* EXERCISE *
Return all entries verbatim; skip any pictures.

Saved data entries
· · · · ·

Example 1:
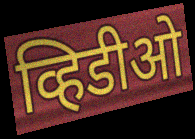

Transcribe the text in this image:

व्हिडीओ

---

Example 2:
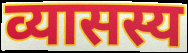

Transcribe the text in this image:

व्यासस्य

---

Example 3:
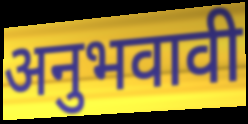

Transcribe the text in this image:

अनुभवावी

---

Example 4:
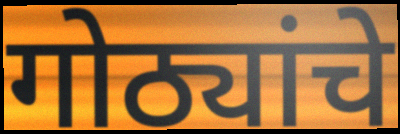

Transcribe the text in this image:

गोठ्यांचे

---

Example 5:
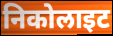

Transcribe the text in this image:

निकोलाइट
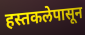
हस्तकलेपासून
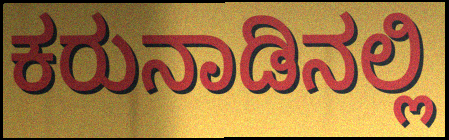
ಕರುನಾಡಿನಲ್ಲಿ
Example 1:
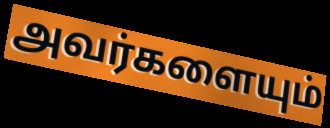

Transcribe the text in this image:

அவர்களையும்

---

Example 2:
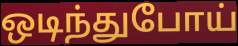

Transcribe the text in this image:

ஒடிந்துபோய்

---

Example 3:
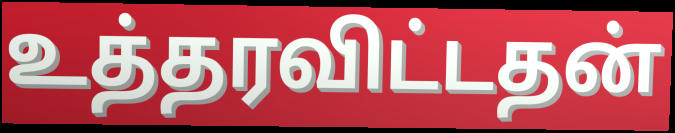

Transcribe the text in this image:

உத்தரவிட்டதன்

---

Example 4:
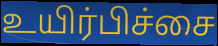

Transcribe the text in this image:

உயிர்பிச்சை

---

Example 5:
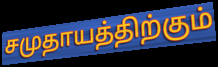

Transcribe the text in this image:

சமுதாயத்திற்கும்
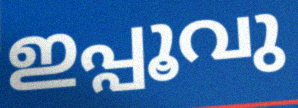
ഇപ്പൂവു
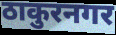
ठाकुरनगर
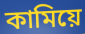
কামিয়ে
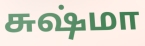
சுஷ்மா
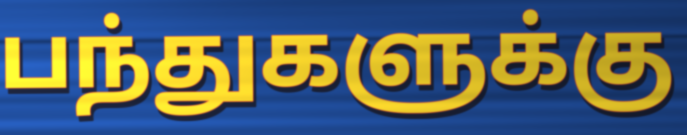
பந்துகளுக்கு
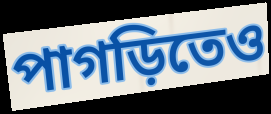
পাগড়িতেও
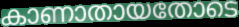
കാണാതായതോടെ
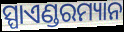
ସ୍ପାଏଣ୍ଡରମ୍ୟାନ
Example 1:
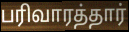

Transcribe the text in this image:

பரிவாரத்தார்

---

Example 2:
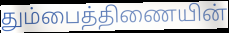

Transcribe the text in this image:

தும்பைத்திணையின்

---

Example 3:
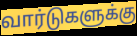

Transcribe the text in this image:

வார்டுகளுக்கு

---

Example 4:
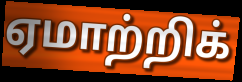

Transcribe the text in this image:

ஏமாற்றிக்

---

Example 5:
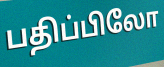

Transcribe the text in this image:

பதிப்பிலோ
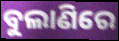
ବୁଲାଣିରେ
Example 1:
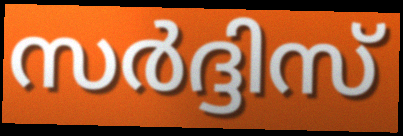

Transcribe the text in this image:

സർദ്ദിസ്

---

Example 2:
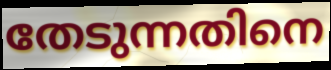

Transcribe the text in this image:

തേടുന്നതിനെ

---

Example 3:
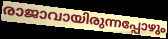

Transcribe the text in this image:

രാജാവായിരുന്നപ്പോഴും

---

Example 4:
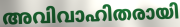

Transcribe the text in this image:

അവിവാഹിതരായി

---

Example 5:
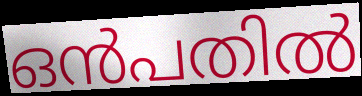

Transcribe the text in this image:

· · · · ·

* WRITTEN SOLUTION *
Example 1:

Transcribe the text in this image:

व्हिडीओ

---

Example 2:

Transcribe the text in this image:

व्यासस्य

---

Example 3:

Transcribe the text in this image:

अनुभवावी

---

Example 4:

Transcribe the text in this image:

गोठ्यांचे

---

Example 5:

Transcribe the text in this image:

निकोलाइट
हस्तकलेपासून
ಕರುನಾಡಿನಲ್ಲಿ
Example 1:

Transcribe the text in this image:

அவர்களையும்

---

Example 2:

Transcribe the text in this image:

ஒடிந்துபோய்

---

Example 3:

Transcribe the text in this image:

உத்தரவிட்டதன்

---

Example 4:

Transcribe the text in this image:

உயிர்பிச்சை

---

Example 5:

Transcribe the text in this image:

சமுதாயத்திற்கும்
ഇപ്പൂവു
ठाकुरनगर
কামিয়ে
சுஷ்மா
பந்துகளுக்கு
পাগড়িতেও
കാണാതായതോടെ
ସ୍ପାଏଣ୍ଡରମ୍ୟାନ
Example 1:

Transcribe the text in this image:

பரிவாரத்தார்

---

Example 2:

Transcribe the text in this image:

தும்பைத்திணையின்

---

Example 3:

Transcribe the text in this image:

வார்டுகளுக்கு

---

Example 4:

Transcribe the text in this image:

ஏமாற்றிக்

---

Example 5:

Transcribe the text in this image:

பதிப்பிலோ
ବୁଲାଣିରେ
Example 1:

Transcribe the text in this image:

സർദ്ദിസ്

---

Example 2:

Transcribe the text in this image:

തേടുന്നതിനെ

---

Example 3:

Transcribe the text in this image:

രാജാവായിരുന്നപ്പോഴും

---

Example 4:

Transcribe the text in this image:

അവിവാഹിതരായി

---

Example 5:

Transcribe the text in this image:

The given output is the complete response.